→ Item da tarefa A
Devolva, do texto sobre os lesados do Banif, o trecho de "A Associação de" a "comunicado da ALBOA.", sem qualquer alteração.
→ Item da tarefa B
Segundo o texto sobre os lesados do Banif, qual é a taxa anual líquida das obrigações subordinadas preparadas pelo Santander Totta?

A Associação de Lesados do Banif (ALBOA) acusou hoje o Santander Totta de se querer financiar à custa de investidores não qualificados no âmbito da solução que preparou para resolver o problema dos afetados pela resolução do Banif.

EDUARDO COSTA

"A ALBOA desaconselha totalmente o investimento neste tipo de produto, que não tem qualquer intenção de resolução do problema dos lesados mas tão só de financiamento do Santander Totta à custa de investidores não qualificados", lê-se no comunicado da ALBOA.

Esta entidade realçou a sua "preocupação relativamente à situação dos lesados prejudicados com a resolução aplicada ao Banif", vincando que, "como apresentado nos meios de comunicação social, o Santander Totta preparou uma emissão de obrigações subordinadas com taxa anual líquida de 5,4%, como forma de minorar as perdas de alguns clientes detentores de obrigações subordinadas do Banif".

A ALBOA alertou que se trata de um "produto financeiro de elevado risco, em tudo idêntico ao produto que levou as pessoas à atual situação de lesados" e que abre a "possibilidade de perda da totalidade do capital aplicado e dos juros".

→ Excertos de dados

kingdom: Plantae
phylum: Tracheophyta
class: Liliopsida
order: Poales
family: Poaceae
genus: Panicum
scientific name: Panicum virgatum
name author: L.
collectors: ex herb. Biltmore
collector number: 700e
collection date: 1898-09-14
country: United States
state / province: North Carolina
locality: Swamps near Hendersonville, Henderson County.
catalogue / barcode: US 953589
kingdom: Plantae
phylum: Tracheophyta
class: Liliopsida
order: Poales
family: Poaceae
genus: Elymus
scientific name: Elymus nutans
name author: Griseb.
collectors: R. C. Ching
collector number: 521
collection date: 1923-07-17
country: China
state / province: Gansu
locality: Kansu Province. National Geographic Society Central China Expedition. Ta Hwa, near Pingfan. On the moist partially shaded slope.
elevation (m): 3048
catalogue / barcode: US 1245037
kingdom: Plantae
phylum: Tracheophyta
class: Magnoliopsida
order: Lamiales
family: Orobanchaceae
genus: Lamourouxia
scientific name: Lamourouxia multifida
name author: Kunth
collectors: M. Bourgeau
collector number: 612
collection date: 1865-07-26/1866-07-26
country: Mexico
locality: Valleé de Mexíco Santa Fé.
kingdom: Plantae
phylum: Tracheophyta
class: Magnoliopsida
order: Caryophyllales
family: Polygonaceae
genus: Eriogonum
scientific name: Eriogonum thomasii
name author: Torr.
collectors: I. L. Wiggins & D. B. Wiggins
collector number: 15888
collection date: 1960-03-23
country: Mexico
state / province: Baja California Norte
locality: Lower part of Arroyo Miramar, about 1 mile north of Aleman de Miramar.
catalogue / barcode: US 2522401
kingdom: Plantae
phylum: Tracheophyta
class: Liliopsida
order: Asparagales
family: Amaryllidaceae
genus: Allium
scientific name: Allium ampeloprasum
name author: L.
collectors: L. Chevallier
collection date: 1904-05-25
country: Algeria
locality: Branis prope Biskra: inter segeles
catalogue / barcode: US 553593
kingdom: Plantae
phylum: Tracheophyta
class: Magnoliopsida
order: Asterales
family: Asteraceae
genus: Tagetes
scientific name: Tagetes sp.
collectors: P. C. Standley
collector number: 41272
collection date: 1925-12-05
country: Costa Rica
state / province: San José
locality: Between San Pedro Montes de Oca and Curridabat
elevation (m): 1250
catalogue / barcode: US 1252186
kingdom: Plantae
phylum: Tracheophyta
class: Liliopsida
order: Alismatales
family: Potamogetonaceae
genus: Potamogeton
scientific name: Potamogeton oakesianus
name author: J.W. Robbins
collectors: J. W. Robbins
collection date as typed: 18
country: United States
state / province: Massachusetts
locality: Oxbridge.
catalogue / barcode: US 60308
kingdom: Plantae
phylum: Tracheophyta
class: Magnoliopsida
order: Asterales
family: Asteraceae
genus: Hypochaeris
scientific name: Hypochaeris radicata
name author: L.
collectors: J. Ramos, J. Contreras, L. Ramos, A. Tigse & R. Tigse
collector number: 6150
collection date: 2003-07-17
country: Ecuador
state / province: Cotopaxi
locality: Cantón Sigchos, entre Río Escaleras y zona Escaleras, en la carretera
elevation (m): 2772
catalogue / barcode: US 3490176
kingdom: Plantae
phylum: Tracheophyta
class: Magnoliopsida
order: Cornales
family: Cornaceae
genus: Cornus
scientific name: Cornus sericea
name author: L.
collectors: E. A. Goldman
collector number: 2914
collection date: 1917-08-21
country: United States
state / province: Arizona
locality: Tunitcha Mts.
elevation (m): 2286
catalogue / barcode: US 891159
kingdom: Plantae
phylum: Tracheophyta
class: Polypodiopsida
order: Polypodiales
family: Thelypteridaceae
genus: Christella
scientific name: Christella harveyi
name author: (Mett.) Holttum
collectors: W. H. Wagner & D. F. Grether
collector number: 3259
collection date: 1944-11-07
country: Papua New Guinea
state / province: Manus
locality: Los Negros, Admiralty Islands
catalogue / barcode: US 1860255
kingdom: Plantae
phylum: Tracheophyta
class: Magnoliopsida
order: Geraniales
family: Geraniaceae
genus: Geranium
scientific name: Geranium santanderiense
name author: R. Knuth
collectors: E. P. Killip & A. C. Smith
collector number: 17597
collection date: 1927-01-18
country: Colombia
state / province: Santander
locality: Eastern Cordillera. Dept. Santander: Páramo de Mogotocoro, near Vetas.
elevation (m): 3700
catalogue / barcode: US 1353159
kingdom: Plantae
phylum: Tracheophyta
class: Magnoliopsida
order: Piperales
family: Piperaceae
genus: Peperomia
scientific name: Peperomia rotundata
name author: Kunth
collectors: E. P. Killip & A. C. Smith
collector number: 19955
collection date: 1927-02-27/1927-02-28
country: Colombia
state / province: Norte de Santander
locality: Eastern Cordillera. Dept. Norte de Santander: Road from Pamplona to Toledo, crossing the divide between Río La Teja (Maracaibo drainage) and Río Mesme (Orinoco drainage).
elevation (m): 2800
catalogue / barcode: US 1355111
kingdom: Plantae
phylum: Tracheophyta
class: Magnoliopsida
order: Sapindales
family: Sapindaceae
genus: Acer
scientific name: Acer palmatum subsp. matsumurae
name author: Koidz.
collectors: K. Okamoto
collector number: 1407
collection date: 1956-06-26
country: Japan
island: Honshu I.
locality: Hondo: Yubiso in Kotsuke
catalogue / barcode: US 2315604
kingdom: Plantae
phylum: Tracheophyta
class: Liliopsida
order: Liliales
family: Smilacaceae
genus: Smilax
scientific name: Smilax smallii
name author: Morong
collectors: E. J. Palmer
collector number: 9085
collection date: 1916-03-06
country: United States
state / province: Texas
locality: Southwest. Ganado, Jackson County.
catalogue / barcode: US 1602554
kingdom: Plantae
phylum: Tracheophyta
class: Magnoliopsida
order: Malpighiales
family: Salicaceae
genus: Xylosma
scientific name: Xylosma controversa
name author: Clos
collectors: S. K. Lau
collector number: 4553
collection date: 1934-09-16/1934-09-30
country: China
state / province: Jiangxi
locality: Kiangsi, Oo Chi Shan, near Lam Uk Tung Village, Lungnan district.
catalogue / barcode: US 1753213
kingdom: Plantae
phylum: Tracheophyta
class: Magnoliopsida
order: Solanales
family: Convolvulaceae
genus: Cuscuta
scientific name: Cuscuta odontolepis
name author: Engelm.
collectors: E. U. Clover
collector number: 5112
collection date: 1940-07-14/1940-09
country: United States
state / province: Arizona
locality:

→ Solução A
A Associação de Lesados do Banif (ALBOA) acusou hoje o Santander Totta de se querer financiar à custa de investidores não qualificados no âmbito da solução que preparou para resolver o problema dos afetados pela resolução do Banif.

EDUARDO COSTA

"A ALBOA desaconselha totalmente o investimento neste tipo de produto, que não tem qualquer intenção de resolução do problema dos lesados mas tão só de financiamento do Santander Totta à custa de investidores não qualificados", lê-se no comunicado da ALBOA.

→ Solução B
5,4%.